Worksheet on a Simulation of a Genetic Algorithm
(from Genetic Algorithms by David Goldberg)
Name ______________
1. First go here for a background on the Genetic Algorithm process.
2. Now go to this site for some Genetic Algorithm vocabulary
3. Study the following genetic algorithm simulation.
(Here's a sample starter program.
Write a program to simulate this process for n generations.
- Print out statistical results such as
max, min, and average values for each generation,
initial and final populations
fitness levels
- demonstrate the effect of changing the probabilities for
crossover and mutation. For example, with no mutations,
p = 0, your program should frequently get "hung up" on
local minimums.
Initial Expected Actual
Population x Value pselect count Count
String (randomly (unsigned f(x) f(i)/sum(f) f(i)/avg(f) (roulette
No. generated) integer) x^2 wheel)
-----------------------------------------------------------------------------
1 0 1 1 0 1 13 169 0.14 0.58 1
2 1 1 0 0 0 24 576 0.49 1.97 2
3 0 1 0 0 0 8 64 0.06 0.22 0
4 1 0 0 1 1 19 361 0.31 1.23 1
-----------------------------------------------------------------------------
Sum 1170 1.00 4.00 4.0
Average 293 0.25 1.00 1.0
Max 576 0.49 1.97 2.0
(NOTE: FOR THIS TABLE THE INDEXES START ON 1)

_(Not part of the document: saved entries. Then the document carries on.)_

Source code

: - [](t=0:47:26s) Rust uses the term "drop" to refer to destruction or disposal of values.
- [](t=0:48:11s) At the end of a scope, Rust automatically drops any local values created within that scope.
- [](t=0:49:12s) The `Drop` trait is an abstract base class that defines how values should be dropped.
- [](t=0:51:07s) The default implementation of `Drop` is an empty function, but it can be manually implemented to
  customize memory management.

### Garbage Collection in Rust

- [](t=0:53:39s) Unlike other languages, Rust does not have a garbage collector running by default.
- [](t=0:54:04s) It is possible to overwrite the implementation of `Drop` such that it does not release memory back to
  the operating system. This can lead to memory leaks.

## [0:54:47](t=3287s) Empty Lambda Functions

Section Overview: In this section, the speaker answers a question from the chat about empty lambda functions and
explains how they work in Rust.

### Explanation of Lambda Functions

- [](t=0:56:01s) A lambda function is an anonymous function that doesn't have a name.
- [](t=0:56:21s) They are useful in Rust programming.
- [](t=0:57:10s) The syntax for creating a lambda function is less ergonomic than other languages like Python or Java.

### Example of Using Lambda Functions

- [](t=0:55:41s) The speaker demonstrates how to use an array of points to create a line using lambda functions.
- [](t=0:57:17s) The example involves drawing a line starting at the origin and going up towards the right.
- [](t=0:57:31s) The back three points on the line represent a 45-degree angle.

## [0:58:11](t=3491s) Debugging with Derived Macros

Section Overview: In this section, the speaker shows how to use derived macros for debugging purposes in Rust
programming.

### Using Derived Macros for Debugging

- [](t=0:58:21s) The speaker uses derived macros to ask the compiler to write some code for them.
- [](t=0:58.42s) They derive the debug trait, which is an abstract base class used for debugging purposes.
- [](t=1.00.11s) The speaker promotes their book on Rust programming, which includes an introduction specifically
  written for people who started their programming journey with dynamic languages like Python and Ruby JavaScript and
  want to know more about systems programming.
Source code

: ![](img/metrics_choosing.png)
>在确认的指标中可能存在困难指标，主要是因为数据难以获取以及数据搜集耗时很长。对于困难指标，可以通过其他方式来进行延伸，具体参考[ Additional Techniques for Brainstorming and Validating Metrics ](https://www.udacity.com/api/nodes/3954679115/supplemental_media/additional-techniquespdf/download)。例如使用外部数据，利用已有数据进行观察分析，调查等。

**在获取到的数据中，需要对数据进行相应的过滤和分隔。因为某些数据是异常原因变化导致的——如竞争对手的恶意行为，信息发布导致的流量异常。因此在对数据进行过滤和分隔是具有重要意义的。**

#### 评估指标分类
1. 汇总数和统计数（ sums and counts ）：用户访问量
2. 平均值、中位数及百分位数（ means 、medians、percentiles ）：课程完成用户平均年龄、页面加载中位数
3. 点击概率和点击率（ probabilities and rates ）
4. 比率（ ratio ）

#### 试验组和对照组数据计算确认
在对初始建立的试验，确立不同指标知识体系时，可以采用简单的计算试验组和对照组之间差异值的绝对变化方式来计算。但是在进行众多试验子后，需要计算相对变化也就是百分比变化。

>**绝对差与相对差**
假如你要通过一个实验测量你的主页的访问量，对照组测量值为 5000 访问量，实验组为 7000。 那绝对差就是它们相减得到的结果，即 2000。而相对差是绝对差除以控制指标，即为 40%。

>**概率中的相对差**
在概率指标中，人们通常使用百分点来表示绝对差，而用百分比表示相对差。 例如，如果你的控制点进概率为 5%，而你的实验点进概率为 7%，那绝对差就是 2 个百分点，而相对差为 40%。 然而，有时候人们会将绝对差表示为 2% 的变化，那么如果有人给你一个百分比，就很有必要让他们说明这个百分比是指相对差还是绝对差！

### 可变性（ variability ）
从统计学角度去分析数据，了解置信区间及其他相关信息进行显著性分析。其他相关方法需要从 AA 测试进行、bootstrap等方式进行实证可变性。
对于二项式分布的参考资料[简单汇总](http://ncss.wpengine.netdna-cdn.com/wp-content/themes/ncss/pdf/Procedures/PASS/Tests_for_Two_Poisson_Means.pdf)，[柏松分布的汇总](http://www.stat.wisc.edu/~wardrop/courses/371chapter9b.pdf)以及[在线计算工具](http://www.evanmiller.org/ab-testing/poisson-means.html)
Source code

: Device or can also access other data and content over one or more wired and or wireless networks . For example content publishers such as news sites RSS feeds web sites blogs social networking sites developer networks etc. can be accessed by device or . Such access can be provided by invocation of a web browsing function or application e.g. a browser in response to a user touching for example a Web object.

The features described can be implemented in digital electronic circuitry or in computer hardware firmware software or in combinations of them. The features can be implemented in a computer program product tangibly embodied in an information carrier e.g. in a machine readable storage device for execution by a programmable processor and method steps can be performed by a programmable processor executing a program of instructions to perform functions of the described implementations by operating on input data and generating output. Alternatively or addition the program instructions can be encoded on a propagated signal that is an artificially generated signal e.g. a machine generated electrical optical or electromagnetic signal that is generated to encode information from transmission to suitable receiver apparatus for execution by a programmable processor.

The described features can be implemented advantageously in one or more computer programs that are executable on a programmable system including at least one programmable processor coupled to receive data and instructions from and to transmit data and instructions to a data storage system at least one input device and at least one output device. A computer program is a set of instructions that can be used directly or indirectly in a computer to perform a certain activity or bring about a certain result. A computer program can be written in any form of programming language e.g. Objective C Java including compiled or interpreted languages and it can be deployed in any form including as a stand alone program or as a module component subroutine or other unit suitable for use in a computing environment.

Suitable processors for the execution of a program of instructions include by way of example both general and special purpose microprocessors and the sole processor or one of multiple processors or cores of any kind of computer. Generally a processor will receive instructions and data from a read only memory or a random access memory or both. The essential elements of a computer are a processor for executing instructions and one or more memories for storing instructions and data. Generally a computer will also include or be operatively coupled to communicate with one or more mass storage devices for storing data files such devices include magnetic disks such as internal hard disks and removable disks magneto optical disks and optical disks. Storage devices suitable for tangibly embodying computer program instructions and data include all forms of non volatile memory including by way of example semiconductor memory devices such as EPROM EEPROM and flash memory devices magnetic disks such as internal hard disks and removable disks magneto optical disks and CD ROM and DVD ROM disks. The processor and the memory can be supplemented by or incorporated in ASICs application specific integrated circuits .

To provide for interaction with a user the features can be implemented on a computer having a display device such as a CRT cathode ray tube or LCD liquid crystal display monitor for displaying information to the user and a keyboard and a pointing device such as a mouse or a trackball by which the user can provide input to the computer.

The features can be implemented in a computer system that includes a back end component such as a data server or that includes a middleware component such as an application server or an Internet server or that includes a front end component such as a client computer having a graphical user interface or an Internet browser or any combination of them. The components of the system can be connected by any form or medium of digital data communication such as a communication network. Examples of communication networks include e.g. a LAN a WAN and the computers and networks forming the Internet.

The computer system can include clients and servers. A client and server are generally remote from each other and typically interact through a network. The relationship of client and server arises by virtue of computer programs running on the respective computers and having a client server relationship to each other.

Mating Pool after Mate Crossover Site
Reproduction (Randomly (Randomly New x f(x)
(Cross site shown) selected) selected) Population Value x^2
-----------------------------------------------------------------------------
0 1 1 0 | 1 2 4 0 1 1 0 0 12 144
1 1 0 0 | 0 1 4 1 1 0 0 1 25 625
1 1 | 0 0 0 4 2 1 1 0 1 1 27 729
1 0 | 0 1 1 3 2 1 0 0 0 0 16 256
-----------------------------------------------------------------------------
Sum 1754
Average 439
Max 729
(Go here for a continuation of this trace.)
Reproduction is the first genetic "operator" used in this simulation.
Crossover is the second genetic operator used.
Mutation is the third genetic operator used here.
The crossover probability is assumed to be unity, p(c) = 1.0
The mutation probability is assumed to be low, p(m) = 0.001. No mutation
occurred in the above example.
Crossover proceeds as follows:
1. Choose randomly two different strings to be mated.
2. Choose a random crossover point, k, between 1 and len(string).
For 0 indexing, choose a point between 0 and len(string)-1.
Create two new individuals with crossover:
3. Copy the bits 1..k (or 0..k-1) from individual #1 to the new
individual #1. Copy the bits k+1..len(str) (or k..len(str)-1)
from individual #2 to the new individual #1.
4. Copy the bits 1..k (or 0..k-1) from individual #2 to the new
individual #2. Copy the bits k+1..len(str) (or k..len(str)-1)
from individual #1 to the new individual #2.
In the example above, with a crossing site of 4, the two strings
01101 and 11000 cross and yield two new strings 01100 and 11001.
The remaining two strings in the mating pool are crossed at site 2,
and the two new individuals are 11011 and 10000.
Mutation - mutation is a second operator used in genetic algorithms (
also called evolutionary computation)
Mutation is done on a bit by bit basis, choosing a random bit to alter.
The effect is to change a 0 to a 1, or a 1 to a 0.